(Beginning of RECORD SET)

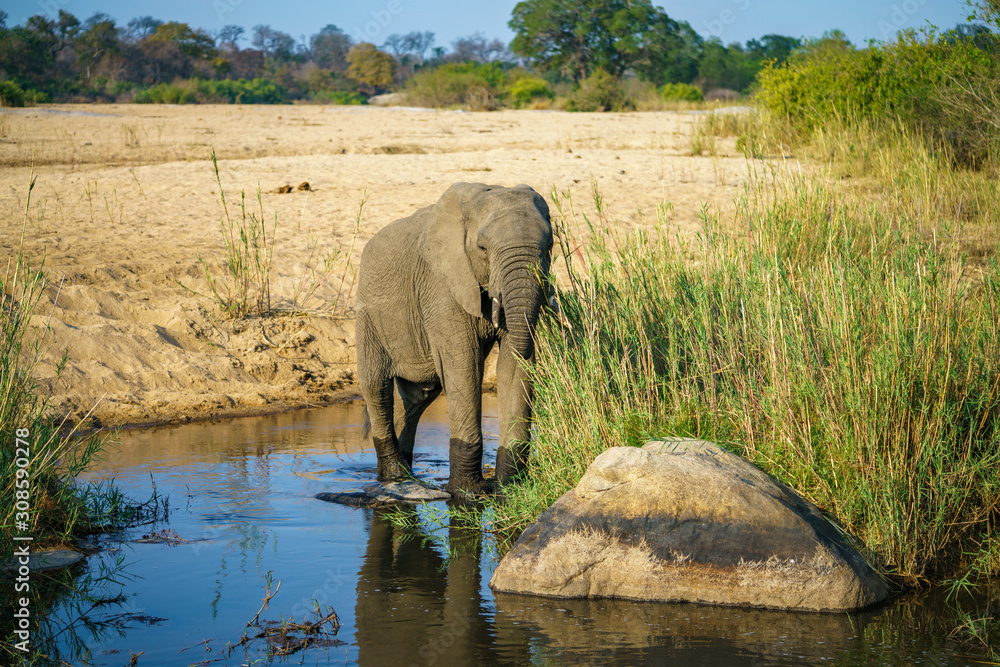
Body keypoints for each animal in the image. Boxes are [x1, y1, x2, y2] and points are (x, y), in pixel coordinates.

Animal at [356, 182, 554, 495]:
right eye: (483, 248)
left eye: (550, 247)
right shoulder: (441, 285)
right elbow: (465, 366)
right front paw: (468, 493)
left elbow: (515, 366)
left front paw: (509, 490)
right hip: (368, 316)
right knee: (376, 386)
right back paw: (394, 477)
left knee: (417, 396)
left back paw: (404, 475)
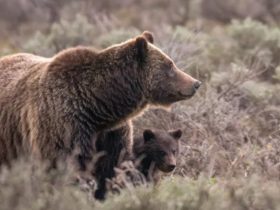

(End of RECORD SET)

WORK ORDER:
The required output is a copy of each line in the records where the string "left" occurs.

TASK OUTPUT:
left eye: (550, 247)
left elbow: (515, 366)
left front paw: (509, 490)
left knee: (417, 396)
left back paw: (404, 475)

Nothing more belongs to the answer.